- [TASK OBJECTIVE]
Gather every line from the entries below that includes "apostle".

─── SOURCE MATERIAL ───

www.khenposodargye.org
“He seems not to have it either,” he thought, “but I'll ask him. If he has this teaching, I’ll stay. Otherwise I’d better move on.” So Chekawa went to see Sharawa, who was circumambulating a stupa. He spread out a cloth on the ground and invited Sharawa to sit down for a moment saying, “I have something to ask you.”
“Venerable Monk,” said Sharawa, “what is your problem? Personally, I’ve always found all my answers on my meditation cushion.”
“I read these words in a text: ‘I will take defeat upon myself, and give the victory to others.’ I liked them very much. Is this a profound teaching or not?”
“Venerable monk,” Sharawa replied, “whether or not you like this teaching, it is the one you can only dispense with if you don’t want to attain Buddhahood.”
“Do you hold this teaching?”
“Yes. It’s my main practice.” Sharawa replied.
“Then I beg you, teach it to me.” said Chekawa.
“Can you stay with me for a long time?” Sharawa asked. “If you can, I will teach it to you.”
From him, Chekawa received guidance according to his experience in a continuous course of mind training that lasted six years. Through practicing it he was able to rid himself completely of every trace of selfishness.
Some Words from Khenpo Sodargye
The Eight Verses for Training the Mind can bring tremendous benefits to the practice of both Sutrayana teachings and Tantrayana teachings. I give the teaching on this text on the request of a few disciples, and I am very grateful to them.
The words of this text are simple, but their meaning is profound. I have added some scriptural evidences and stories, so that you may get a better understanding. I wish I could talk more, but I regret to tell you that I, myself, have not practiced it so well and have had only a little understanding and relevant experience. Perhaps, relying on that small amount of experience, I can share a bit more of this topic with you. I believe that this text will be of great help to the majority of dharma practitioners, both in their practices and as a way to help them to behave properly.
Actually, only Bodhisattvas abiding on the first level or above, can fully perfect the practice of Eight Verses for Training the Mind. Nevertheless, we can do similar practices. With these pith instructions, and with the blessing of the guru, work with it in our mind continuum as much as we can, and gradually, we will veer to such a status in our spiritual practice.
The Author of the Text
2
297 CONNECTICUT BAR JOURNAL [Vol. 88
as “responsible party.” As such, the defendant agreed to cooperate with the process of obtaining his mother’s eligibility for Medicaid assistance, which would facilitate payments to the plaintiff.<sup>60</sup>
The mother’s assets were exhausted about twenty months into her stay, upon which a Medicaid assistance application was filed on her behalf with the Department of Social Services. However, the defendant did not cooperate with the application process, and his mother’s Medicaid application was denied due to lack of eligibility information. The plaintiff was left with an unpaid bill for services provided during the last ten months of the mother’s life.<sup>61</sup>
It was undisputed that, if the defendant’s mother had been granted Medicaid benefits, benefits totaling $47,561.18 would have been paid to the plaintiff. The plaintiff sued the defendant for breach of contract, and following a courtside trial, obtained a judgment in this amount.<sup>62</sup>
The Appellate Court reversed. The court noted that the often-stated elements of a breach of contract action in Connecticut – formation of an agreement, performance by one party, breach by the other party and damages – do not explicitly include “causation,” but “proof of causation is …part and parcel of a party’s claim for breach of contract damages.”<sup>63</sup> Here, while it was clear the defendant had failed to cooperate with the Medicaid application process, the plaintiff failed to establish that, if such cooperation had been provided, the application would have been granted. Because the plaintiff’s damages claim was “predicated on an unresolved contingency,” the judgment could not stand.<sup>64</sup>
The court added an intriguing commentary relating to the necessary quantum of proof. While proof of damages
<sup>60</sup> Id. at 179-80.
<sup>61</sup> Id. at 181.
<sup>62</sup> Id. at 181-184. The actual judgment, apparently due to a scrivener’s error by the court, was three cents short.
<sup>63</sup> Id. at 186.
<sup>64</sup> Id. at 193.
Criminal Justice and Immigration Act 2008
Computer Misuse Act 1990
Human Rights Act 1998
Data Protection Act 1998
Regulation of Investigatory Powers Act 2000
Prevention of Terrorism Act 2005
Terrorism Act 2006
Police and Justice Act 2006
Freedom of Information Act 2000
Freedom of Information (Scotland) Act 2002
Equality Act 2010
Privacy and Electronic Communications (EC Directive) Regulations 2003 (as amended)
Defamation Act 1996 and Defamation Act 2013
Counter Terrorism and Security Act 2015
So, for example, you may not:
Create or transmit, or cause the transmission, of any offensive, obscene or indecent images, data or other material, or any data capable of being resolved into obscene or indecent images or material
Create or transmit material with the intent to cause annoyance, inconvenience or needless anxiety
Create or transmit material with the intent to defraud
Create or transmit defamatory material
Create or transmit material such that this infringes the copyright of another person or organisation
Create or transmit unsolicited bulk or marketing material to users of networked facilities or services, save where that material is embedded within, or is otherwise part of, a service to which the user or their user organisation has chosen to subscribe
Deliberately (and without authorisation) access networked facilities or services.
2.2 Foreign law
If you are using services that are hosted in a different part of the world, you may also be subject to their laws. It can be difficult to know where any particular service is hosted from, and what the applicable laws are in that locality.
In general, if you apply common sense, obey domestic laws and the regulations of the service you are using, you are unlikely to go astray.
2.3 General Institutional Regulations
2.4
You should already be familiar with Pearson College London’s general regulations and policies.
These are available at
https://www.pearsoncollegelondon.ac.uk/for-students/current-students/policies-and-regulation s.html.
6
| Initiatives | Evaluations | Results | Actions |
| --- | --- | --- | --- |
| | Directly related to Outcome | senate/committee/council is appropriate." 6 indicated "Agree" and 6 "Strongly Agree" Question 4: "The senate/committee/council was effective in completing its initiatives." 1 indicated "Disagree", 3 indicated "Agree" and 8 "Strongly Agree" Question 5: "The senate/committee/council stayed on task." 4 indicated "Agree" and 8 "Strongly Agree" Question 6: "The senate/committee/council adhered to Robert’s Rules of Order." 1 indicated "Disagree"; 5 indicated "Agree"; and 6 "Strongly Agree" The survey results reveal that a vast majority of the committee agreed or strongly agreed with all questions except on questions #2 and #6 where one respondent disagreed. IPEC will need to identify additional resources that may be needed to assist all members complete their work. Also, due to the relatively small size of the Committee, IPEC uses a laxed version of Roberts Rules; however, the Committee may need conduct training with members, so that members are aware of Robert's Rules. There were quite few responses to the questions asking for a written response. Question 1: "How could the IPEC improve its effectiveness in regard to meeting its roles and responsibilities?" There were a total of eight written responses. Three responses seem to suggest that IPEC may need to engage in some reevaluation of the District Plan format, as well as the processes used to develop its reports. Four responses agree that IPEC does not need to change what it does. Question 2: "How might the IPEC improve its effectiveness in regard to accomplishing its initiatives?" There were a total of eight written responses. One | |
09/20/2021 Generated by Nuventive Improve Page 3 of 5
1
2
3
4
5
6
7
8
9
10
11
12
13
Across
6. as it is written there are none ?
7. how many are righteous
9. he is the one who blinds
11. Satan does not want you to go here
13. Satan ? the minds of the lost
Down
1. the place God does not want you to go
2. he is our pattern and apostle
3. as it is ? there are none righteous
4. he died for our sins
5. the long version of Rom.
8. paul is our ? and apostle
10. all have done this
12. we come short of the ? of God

───

- [WRITTEN RESPONSE]
2. he is our pattern and apostle
8. paul is our ? and apostle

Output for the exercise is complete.